Ward 3 Alderman Pat Long confirmed Thursday that the potties had been removed due to ongoing safety concerns.

A review of this week’s police call logs indicates there were 25 calls for service at Veterans Park between May 21 and 27, ranging from “check condition” and “fight” to theft, unwanted subject, hot spot patrol and 15 “special attention” calls.

While none of the calls directly involve the toilets, it’s all related.

“One of the safety concerns is we need a police detail there 24/7 to make sure nobody’s overdosing. I drove by there yesterday when EMTs were there to attend to someone. And while I can’t specify what the safety concerns are that led Chief Aldenberg to the decision to remove them, it’s a lot of things,” Long said.

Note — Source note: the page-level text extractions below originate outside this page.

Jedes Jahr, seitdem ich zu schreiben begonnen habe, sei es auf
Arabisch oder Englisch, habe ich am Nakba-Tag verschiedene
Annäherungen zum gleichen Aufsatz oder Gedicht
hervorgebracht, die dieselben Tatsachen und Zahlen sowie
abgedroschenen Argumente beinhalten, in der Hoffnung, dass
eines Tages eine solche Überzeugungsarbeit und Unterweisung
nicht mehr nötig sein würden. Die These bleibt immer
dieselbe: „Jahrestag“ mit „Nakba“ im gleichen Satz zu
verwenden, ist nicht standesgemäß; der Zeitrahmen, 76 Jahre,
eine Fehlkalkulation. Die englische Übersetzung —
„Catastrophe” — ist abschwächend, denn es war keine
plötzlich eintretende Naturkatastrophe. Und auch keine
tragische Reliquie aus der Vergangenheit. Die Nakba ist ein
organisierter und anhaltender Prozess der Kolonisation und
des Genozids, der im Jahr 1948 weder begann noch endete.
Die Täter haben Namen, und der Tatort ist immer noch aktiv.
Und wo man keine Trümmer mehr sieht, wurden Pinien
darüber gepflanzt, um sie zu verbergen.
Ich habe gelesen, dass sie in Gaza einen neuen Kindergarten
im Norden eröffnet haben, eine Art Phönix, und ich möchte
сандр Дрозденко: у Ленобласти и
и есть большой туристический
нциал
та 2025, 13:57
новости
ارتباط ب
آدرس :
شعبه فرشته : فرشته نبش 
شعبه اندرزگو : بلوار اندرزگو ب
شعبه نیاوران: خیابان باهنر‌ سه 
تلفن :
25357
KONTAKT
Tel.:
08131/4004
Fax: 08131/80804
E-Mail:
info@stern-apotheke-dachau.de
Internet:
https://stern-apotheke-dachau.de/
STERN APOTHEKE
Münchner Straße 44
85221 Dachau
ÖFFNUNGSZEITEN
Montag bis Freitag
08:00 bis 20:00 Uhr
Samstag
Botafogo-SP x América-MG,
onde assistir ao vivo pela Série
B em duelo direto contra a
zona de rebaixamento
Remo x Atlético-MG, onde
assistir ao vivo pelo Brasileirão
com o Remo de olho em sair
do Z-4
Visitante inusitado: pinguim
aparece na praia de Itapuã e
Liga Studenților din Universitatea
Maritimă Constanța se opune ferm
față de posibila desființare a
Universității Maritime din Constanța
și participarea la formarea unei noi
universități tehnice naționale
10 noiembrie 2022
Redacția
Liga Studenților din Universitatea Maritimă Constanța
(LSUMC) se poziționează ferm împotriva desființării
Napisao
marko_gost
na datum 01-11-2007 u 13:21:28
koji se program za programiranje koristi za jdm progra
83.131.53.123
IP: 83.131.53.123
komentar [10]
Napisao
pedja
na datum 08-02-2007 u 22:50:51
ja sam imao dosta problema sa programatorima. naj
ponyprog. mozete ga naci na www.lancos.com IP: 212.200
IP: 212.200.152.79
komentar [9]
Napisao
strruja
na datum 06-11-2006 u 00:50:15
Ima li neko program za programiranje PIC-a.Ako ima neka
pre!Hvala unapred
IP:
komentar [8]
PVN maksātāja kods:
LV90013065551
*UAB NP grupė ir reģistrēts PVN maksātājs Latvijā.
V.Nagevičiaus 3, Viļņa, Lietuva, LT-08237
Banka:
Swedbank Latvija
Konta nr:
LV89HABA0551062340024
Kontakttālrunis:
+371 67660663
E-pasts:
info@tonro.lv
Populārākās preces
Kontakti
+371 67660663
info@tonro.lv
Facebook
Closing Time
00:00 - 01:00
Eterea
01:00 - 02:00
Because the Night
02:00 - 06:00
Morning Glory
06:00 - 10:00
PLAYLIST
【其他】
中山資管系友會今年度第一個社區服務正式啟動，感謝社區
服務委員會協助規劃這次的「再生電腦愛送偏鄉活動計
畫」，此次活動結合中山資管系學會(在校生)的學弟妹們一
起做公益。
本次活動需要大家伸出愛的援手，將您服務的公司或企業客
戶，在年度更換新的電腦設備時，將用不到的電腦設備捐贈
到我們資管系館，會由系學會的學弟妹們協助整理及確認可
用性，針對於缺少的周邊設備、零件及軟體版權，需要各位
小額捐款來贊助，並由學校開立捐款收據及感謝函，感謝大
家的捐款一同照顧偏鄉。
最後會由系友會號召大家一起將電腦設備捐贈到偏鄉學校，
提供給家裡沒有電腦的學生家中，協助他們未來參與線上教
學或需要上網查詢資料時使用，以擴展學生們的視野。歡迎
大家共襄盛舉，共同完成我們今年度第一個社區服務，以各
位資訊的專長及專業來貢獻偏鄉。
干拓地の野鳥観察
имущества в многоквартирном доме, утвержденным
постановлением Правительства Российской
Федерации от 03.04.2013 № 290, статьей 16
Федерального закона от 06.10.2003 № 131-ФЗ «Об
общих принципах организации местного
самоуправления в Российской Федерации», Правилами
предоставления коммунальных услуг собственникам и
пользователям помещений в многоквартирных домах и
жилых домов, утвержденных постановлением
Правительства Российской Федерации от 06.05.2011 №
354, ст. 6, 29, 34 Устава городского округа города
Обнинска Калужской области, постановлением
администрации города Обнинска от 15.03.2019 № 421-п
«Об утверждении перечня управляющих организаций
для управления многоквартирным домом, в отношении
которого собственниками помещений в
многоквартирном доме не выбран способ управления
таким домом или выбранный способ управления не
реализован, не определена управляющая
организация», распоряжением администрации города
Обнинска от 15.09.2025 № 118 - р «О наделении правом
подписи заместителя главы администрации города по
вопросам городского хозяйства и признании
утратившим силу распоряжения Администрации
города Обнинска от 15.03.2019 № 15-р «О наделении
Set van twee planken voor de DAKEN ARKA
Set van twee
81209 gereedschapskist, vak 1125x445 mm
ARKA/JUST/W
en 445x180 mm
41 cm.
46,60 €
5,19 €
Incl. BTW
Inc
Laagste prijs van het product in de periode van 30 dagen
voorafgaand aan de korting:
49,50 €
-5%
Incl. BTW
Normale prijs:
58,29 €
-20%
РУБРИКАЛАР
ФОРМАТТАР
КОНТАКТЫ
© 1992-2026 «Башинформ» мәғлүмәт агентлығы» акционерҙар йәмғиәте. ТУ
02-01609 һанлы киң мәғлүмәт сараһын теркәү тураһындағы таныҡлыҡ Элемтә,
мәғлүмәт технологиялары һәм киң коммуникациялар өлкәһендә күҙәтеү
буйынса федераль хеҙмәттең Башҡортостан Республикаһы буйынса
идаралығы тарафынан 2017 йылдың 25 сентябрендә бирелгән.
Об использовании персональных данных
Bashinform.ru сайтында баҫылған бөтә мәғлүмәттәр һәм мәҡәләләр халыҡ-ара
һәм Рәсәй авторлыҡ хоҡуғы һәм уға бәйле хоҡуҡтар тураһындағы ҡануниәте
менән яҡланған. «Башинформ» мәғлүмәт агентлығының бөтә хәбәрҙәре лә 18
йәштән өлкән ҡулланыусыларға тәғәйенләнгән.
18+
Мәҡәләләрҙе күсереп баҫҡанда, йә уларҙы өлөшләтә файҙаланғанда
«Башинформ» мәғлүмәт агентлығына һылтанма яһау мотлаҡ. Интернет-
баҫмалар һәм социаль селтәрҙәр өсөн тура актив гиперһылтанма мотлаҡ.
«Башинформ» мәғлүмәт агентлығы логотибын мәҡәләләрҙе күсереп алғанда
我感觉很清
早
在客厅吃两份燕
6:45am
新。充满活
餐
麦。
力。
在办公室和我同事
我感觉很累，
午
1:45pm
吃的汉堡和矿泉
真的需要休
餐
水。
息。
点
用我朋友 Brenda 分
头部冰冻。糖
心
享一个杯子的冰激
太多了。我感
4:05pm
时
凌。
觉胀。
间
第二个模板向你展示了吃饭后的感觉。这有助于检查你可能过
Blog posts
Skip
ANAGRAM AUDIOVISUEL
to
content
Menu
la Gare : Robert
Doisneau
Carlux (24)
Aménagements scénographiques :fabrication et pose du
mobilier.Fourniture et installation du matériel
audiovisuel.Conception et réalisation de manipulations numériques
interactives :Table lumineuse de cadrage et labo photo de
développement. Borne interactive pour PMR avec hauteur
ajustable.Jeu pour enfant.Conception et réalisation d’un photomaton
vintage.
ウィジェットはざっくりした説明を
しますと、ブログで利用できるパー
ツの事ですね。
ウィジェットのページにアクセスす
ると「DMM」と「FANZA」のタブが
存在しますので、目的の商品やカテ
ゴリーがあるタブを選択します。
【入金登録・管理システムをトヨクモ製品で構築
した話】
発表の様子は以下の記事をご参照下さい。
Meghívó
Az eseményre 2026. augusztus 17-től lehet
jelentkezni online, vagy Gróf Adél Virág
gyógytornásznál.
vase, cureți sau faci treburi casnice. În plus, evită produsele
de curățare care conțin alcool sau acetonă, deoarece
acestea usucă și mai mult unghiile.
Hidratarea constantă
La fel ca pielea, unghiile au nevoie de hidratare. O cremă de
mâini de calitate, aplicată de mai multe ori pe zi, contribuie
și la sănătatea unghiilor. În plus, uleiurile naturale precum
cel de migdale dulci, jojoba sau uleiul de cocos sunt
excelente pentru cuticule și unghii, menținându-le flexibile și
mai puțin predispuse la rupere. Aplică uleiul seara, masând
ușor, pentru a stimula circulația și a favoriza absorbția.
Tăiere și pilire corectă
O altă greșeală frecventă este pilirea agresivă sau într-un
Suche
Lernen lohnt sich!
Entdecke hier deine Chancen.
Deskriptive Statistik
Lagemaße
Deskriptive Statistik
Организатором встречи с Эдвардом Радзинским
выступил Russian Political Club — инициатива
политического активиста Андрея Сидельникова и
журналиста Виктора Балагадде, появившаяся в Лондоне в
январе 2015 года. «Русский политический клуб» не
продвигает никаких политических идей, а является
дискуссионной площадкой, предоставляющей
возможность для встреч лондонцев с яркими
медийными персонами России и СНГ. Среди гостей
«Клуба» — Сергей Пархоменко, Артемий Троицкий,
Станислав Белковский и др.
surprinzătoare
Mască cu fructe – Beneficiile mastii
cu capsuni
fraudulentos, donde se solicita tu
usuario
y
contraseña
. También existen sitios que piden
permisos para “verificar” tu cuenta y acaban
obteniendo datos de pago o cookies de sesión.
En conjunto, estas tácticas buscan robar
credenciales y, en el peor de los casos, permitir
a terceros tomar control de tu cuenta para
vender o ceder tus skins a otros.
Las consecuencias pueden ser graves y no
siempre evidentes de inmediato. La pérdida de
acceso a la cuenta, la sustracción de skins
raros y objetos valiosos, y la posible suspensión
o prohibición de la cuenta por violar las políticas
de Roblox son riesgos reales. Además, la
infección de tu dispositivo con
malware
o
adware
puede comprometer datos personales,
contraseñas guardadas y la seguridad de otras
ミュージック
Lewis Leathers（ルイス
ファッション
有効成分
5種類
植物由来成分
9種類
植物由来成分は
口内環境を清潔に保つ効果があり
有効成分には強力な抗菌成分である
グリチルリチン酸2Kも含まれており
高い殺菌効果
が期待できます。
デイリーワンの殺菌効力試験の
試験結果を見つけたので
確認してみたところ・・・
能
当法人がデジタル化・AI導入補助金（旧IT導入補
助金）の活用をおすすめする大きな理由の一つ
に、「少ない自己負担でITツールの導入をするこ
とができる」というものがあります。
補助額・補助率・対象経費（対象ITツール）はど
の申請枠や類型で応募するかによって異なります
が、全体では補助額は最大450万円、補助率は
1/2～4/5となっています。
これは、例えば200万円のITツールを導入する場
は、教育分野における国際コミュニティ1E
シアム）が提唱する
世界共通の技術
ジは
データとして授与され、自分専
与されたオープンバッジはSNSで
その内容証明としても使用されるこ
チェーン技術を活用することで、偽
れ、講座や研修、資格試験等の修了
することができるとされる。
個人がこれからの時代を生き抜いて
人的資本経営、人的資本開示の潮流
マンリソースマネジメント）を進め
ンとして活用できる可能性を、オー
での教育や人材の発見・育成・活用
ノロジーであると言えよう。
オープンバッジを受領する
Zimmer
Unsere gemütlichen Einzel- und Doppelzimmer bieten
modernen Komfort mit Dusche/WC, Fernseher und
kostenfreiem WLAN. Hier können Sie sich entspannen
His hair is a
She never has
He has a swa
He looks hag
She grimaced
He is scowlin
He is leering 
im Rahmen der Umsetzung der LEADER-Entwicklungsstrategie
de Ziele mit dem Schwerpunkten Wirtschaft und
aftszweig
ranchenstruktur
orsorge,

He and other aldermen have expressed concerns about quality of life issues, including safety and crime.

“Unfortunately we do something humanely, like put in bathrooms for the homeless, and unfortunately it attracts an element of the homeless that create problems.  It’s not all the homeless, but just like any other faction of the population that has a bad element, so do the homeless. And they are giving all the homeless a bad rap,” he said.

The park has become a gathering place for what he figures are “the 10 percent” of the homeless who have their reasons for not wanting to go to a shelter, Long said.

“They end up having fights among one another, territorial stuff, or selling drugs or shooting up in the bathrooms and then falling on the ground.  This is what creates an added burden to the city, when we’re trying to do the right thing by providing services,” Long said.

All of that creates an unsavory environment at a park dedicated to veterans, particularly as Memorial Day weekend approaches. It’s not fair to the city at large, said Long.

“I think there’s an intention of having a service there on Monday, so you’re going to have people going down there to commemorate our veterans and they have to go through this? The ones causing the problems are those who don’t want anyone telling them what to do,” Long says. “I get that, believe me. But this can’t go on as it is.”

What brought Long to the park on Wednesday was to find out more from parks and recreation personnel about the bathroom situation.

“I was told the firm hired to clean them hasn’t been consistent, but when you think about what it is they’re dealing with, it’s not just human waste – likely there is hazardous waste being tossed in those bathrooms, and that’s not what they signed up for, so I can understand that,” Long said.

Although he was initially a proponent of portable toilets, he’s since shifted his thinking to a larger solution. He says he’s reminded of something he learned from former Police Chief David Mara, when there was a movement to remove benches from the park to keep the homeless from sleeping on them.

“He was adamantly against removing them. He said to me that you should never legislate on changing something because of what the homeless are doing that you don’t like; they’re the ones that need to change,” Long said. “It’s up to us to come up with a plan to make sure everyone has a shot at a better life.”